Par Elsa Girard-Basset | Journaliste web
Au printemps 1968, Johnny Hallyday entreprend une tournée africaine ambitieuse, avec l’objectif d’étendre encore un peu plus sa popularité hors d’Europe. De Dakar à Fort-Lamy, tout semblait se dérouler comme prévu… jusqu’à une étape explosive au Cameroun, qui va tourner court et provoquer son expulsion immédiate.
Débarqué à Yaoundé en mai 1968, le rockeur se retrouve au cœur d’un incident aussi soudain que retentissant. Selon des archives diplomatiques françaises citées dans l’ouvrage Kamerun, une altercation éclate dès son arrivée à l’hôtel de l’Indépendance. Un rapport adressé à Jacques Foccart évoque une rixe impliquant le chanteur, alors décrit comme ivre, et un ministre centrafricain présent sur place.

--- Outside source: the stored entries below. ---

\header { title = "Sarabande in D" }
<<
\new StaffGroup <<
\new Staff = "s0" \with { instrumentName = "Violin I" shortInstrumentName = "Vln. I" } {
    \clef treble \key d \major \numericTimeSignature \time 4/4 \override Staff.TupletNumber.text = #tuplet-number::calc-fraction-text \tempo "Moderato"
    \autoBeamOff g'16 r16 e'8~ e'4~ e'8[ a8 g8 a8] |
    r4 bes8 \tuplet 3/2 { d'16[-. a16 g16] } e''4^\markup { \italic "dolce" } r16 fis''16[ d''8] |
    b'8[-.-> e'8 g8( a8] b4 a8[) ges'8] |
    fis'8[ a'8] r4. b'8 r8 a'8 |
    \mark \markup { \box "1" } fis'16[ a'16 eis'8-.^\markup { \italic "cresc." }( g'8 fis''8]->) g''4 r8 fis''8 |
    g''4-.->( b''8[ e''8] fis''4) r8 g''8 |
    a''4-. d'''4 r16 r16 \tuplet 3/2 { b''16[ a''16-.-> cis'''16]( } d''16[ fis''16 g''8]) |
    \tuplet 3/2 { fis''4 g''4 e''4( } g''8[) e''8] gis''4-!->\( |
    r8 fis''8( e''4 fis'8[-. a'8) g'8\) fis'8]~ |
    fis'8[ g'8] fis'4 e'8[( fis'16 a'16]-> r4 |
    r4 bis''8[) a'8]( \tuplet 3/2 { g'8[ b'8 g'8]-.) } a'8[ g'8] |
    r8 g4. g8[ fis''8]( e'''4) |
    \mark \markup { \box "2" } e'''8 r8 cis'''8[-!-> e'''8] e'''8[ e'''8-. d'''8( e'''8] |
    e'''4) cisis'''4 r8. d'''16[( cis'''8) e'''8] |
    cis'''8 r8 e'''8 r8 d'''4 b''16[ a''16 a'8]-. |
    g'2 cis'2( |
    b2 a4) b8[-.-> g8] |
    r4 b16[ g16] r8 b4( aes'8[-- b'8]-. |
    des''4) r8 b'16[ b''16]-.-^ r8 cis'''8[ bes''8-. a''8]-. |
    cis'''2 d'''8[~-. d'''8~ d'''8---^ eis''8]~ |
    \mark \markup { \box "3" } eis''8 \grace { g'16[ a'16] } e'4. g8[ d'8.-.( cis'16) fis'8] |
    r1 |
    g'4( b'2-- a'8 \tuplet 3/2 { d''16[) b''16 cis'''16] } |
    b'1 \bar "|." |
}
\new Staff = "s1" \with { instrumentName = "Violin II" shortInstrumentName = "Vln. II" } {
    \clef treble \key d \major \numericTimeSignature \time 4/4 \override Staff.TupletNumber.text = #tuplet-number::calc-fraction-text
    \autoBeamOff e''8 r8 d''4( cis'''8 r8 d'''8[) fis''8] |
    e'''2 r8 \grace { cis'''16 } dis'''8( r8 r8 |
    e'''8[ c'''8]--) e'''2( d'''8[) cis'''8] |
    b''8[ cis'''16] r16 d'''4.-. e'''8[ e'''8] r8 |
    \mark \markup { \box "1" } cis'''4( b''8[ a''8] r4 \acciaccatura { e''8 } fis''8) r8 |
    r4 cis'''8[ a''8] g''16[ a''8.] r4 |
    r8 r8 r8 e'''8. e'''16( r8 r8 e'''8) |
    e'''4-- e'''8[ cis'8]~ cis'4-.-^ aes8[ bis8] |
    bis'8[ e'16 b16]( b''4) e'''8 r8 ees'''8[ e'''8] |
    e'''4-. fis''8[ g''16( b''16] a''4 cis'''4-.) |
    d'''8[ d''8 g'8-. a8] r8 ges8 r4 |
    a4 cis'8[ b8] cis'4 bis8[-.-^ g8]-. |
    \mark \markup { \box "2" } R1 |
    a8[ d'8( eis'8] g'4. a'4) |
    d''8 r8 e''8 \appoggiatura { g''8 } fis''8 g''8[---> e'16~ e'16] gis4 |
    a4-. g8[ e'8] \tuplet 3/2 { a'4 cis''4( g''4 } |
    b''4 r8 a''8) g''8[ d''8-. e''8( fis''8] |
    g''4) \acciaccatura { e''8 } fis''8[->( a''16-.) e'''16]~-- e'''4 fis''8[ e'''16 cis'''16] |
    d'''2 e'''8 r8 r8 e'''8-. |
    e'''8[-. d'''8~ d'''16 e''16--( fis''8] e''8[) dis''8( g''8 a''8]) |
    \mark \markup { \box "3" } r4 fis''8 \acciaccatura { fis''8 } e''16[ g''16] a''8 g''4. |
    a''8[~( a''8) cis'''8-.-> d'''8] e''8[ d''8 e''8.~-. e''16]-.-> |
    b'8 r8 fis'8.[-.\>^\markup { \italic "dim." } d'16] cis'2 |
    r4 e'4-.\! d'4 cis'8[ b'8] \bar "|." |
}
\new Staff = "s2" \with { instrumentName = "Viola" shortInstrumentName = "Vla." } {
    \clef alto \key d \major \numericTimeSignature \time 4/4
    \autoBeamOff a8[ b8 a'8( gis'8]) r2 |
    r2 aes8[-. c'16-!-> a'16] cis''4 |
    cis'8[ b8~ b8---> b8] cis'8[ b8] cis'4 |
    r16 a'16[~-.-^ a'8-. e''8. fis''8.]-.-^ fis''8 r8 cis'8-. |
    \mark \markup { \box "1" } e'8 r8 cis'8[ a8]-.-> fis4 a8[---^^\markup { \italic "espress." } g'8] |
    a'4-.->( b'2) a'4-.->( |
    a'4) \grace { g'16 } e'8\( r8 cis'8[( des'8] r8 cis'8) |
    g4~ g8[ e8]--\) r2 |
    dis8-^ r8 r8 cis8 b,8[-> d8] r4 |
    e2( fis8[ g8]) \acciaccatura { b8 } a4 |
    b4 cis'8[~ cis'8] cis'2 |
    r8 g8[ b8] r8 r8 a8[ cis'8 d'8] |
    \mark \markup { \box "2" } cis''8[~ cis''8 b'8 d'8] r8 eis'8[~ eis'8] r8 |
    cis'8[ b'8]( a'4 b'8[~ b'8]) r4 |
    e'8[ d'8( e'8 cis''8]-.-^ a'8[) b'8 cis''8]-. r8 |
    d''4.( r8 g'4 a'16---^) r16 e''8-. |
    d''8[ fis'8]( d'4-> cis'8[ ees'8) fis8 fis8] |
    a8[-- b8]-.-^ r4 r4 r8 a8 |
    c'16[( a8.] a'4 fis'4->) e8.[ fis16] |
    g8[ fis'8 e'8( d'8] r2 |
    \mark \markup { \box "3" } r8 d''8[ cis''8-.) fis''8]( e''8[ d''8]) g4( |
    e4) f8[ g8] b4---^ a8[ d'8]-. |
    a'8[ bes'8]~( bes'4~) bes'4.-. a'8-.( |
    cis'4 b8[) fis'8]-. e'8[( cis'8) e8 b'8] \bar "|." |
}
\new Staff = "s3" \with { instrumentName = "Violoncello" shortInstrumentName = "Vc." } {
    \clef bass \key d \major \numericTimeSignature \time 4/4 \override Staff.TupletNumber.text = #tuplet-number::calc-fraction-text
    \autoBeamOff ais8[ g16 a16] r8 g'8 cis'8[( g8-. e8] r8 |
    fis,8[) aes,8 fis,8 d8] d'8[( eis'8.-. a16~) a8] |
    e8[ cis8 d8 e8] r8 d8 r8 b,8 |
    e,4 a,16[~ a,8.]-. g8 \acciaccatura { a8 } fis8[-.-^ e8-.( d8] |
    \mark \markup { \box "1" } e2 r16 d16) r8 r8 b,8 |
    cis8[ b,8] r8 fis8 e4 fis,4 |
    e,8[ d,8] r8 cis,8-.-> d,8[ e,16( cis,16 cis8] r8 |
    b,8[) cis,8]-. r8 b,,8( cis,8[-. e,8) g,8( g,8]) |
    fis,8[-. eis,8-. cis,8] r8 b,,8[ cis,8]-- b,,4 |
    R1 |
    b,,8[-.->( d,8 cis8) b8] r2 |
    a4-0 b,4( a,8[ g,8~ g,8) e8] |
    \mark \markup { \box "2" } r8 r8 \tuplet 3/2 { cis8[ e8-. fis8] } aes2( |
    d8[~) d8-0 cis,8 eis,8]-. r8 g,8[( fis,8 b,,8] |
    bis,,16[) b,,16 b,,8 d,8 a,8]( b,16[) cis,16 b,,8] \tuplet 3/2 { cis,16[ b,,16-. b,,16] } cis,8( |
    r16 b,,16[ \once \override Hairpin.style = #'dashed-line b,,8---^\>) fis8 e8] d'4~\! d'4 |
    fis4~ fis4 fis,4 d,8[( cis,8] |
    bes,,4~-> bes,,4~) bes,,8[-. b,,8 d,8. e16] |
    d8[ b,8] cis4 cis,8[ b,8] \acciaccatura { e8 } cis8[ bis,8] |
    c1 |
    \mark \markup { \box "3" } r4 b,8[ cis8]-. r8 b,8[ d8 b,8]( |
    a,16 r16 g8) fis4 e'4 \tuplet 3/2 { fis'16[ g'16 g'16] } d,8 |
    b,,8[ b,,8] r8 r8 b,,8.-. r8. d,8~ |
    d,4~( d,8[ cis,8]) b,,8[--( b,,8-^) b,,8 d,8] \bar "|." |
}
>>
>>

Expulsé dans la foulée et contraint d’annuler son concert, Johnny Hallyday livre toutefois une version très différente des faits à son retour, lors d’une déclaration à l’AFP. Pour lui, tout serait parti d’une simple provocation liée à son apparence :
« Un type que je ne pouvais évidemment pas connaître a dit des choses désagréables à notre sujet, notamment parce que nous avons des cheveux longs. Il y avait beaucoup de monde autour de nous et j’étais pressé de prendre ma clé pour gagner ma chambre. Le type en question semblait pressé également. Il m’a bousculé. J’ai protesté. Il m’a empoigné en déchirant mon polo et en cassant la chaîne que je porte autour du cou. »

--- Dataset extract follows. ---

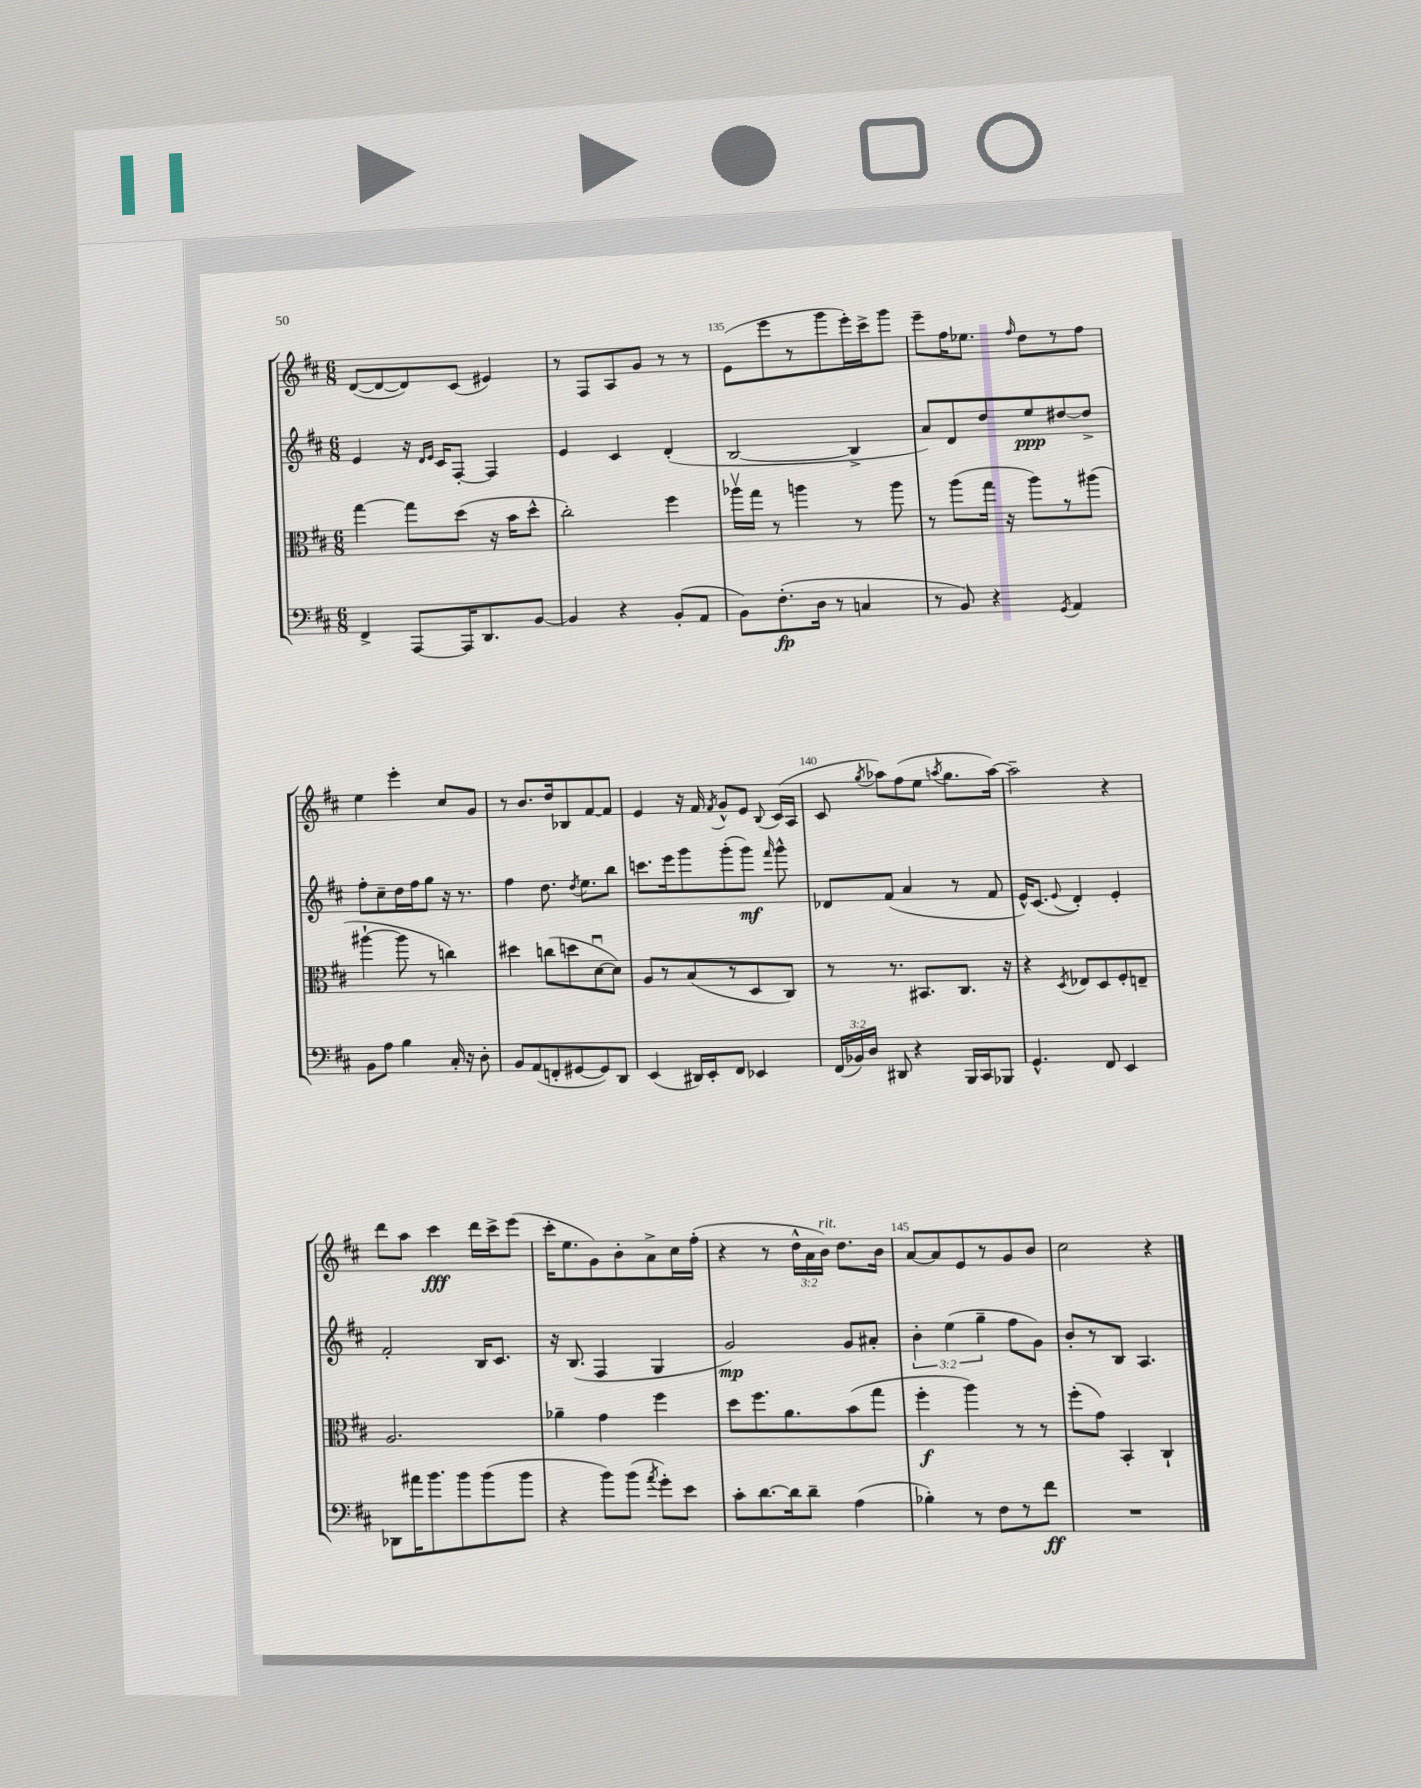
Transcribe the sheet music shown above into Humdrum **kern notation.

Malgré cette expulsion expéditive, l’artiste se montre étonnamment apaisé lorsqu’il évoque la population locale, refusant tout amalgame :
« Le peuple camerounais ? Je ne leur en voudrai pas. »
L’épisode ne sera pourtant pas totalement refermé. En 1969, le président camerounais Ahmadou Ahidjo revient publiquement sur cette affaire, dénonçant plus largement la culture yéyé incarnée par Johnny Hallyday, jugée incompatible avec les valeurs qu’il souhaite promouvoir pour la jeunesse du pays.
Avec le recul, cette expulsion du Cameroun reste l’un des épisodes les plus inattendus de la carrière du Taulier. Un mélange de choc culturel, de tensions politiques et d’incompréhension mutuelle, qui a laissé une trace durable dans l’histoire du chanteur comme dans celle du Cameroun.